--- How to complete this task ---
Write all of the entries out again exactly, but not the images.

--- Supplied information ---
◆ ◆ ◆

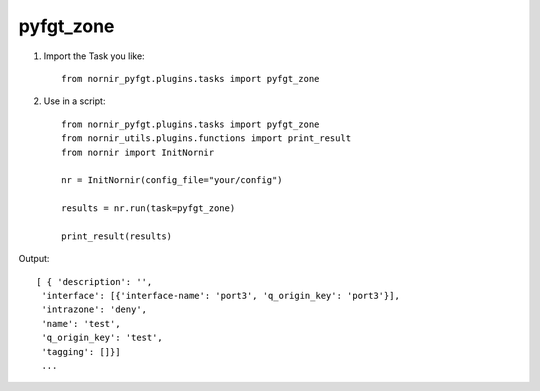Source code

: pyfgt_zone
==========

1) Import the Task you like::

    from nornir_pyfgt.plugins.tasks import pyfgt_zone


2) Use in a script::

    from nornir_pyfgt.plugins.tasks import pyfgt_zone
    from nornir_utils.plugins.functions import print_result
    from nornir import InitNornir

    nr = InitNornir(config_file="your/config")

    results = nr.run(task=pyfgt_zone)

    print_result(results)

Output::
    
   [ { 'description': '',
    'interface': [{'interface-name': 'port3', 'q_origin_key': 'port3'}],
    'intrazone': 'deny',
    'name': 'test',
    'q_origin_key': 'test',
    'tagging': []}]
    ...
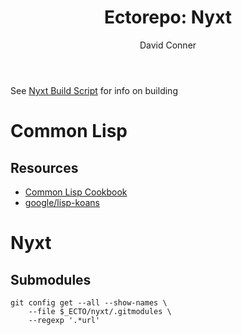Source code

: #+TITLE:     Ectorepo: Nyxt
#+AUTHOR:    David Conner
#+EMAIL:     aionfork@gmail.com
#+DESCRIPTION: notes
#+PROPERTY: header-args :comments none

See [[https://github.com/atlas-engineer/nyxt/blob/master/build-scripts/nyxt.scm][Nyxt Build Script]] for info on building

* Common Lisp

** Resources

+ [[https://lispcookbook.github.io/cl-cookbook/][Common Lisp Cookbook]]
+ [[github:google/lisp-koans][google/lisp-koans]]

* Nyxt


** Submodules

#+begin_src shell
git config get --all --show-names \
    --file $_ECTO/nyxt/.gitmodules \
    --regexp '.*url'
#+end_src
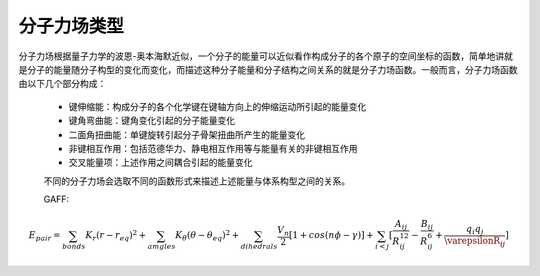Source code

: 分子力场类型
************************************

分子力场根据量子力学的波恩-奥本海默近似，一个分子的能量可以近似看作构成分子的各个原子的空间坐标的函数，简单地讲就是分子的能量随分子构型的变化而变化，而描述这种分子能量和分子结构之间关系的就是分子力场函数。一般而言，分子力场函数由以下几个部分构成：
 
 * 键伸缩能：构成分子的各个化学键在键轴方向上的伸缩运动所引起的能量变化
 * 键角弯曲能：键角变化引起的分子能量变化
 * 二面角扭曲能：单键旋转引起分子骨架扭曲所产生的能量变化
 * 非键相互作用：包括范德华力、静电相互作用等与能量有关的非键相互作用
 * 交叉能量项：上述作用之间耦合引起的能量变化

 不同的分子力场会选取不同的函数形式来描述上述能量与体系构型之间的关系。

 GAFF:
.. math::
    E_pair = \sum_{bonds} K_r(r-r_{eq})^2 + \sum_{amgles} K_{\theta}(\theta -\theta_{eq})^2 + \sum_{dihedrals} \frac{V_n}{2} [1+cos(n\phi-\gamma)] + \sum_{i<j} [\frac{A_{ij}}{R_{ij}^12} - \frac{B_{ij}}{R_{ij}^6} + \frac{q_{i}q_{j}}{\varepsilonR_{ij}}]

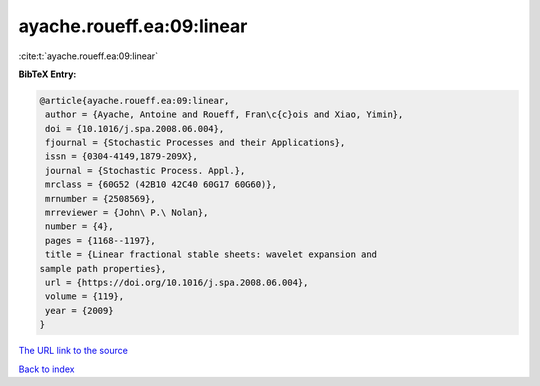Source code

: ayache.roueff.ea:09:linear
==========================

:cite:t:`ayache.roueff.ea:09:linear`

**BibTeX Entry:**

.. code-block:: bibtex

   @article{ayache.roueff.ea:09:linear,
    author = {Ayache, Antoine and Roueff, Fran\c{c}ois and Xiao, Yimin},
    doi = {10.1016/j.spa.2008.06.004},
    fjournal = {Stochastic Processes and their Applications},
    issn = {0304-4149,1879-209X},
    journal = {Stochastic Process. Appl.},
    mrclass = {60G52 (42B10 42C40 60G17 60G60)},
    mrnumber = {2508569},
    mrreviewer = {John\ P.\ Nolan},
    number = {4},
    pages = {1168--1197},
    title = {Linear fractional stable sheets: wavelet expansion and
   sample path properties},
    url = {https://doi.org/10.1016/j.spa.2008.06.004},
    volume = {119},
    year = {2009}
   }
`The URL link to the source <ttps://doi.org/10.1016/j.spa.2008.06.004}>`_


`Back to index <../By-Cite-Keys.html>`_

◆ ◆ ◆

--- Problem solution ---
Source code

: pyfgt_zone
==========

1) Import the Task you like::

    from nornir_pyfgt.plugins.tasks import pyfgt_zone


2) Use in a script::

    from nornir_pyfgt.plugins.tasks import pyfgt_zone
    from nornir_utils.plugins.functions import print_result
    from nornir import InitNornir

    nr = InitNornir(config_file="your/config")

    results = nr.run(task=pyfgt_zone)

    print_result(results)

Output::
    
   [ { 'description': '',
    'interface': [{'interface-name': 'port3', 'q_origin_key': 'port3'}],
    'intrazone': 'deny',
    'name': 'test',
    'q_origin_key': 'test',
    'tagging': []}]
    ...
Source code

: #+TITLE:     Ectorepo: Nyxt
#+AUTHOR:    David Conner
#+EMAIL:     aionfork@gmail.com
#+DESCRIPTION: notes
#+PROPERTY: header-args :comments none

See [[https://github.com/atlas-engineer/nyxt/blob/master/build-scripts/nyxt.scm][Nyxt Build Script]] for info on building

* Common Lisp

** Resources

+ [[https://lispcookbook.github.io/cl-cookbook/][Common Lisp Cookbook]]
+ [[github:google/lisp-koans][google/lisp-koans]]

* Nyxt


** Submodules

#+begin_src shell
git config get --all --show-names \
    --file $_ECTO/nyxt/.gitmodules \
    --regexp '.*url'
#+end_src
Source code

: 分子力场类型
************************************

分子力场根据量子力学的波恩-奥本海默近似，一个分子的能量可以近似看作构成分子的各个原子的空间坐标的函数，简单地讲就是分子的能量随分子构型的变化而变化，而描述这种分子能量和分子结构之间关系的就是分子力场函数。一般而言，分子力场函数由以下几个部分构成：
 
 * 键伸缩能：构成分子的各个化学键在键轴方向上的伸缩运动所引起的能量变化
 * 键角弯曲能：键角变化引起的分子能量变化
 * 二面角扭曲能：单键旋转引起分子骨架扭曲所产生的能量变化
 * 非键相互作用：包括范德华力、静电相互作用等与能量有关的非键相互作用
 * 交叉能量项：上述作用之间耦合引起的能量变化

 不同的分子力场会选取不同的函数形式来描述上述能量与体系构型之间的关系。

 GAFF:
.. math::
    E_pair = \sum_{bonds} K_r(r-r_{eq})^2 + \sum_{amgles} K_{\theta}(\theta -\theta_{eq})^2 + \sum_{dihedrals} \frac{V_n}{2} [1+cos(n\phi-\gamma)] + \sum_{i<j} [\frac{A_{ij}}{R_{ij}^12} - \frac{B_{ij}}{R_{ij}^6} + \frac{q_{i}q_{j}}{\varepsilonR_{ij}}]

Source code

: ayache.roueff.ea:09:linear
==========================

:cite:t:`ayache.roueff.ea:09:linear`

**BibTeX Entry:**

.. code-block:: bibtex

   @article{ayache.roueff.ea:09:linear,
    author = {Ayache, Antoine and Roueff, Fran\c{c}ois and Xiao, Yimin},
    doi = {10.1016/j.spa.2008.06.004},
    fjournal = {Stochastic Processes and their Applications},
    issn = {0304-4149,1879-209X},
    journal = {Stochastic Process. Appl.},
    mrclass = {60G52 (42B10 42C40 60G17 60G60)},
    mrnumber = {2508569},
    mrreviewer = {John\ P.\ Nolan},
    number = {4},
    pages = {1168--1197},
    title = {Linear fractional stable sheets: wavelet expansion and
   sample path properties},
    url = {https://doi.org/10.1016/j.spa.2008.06.004},
    volume = {119},
    year = {2009}
   }
`The URL link to the source <ttps://doi.org/10.1016/j.spa.2008.06.004}>`_


`Back to index <../By-Cite-Keys.html>`_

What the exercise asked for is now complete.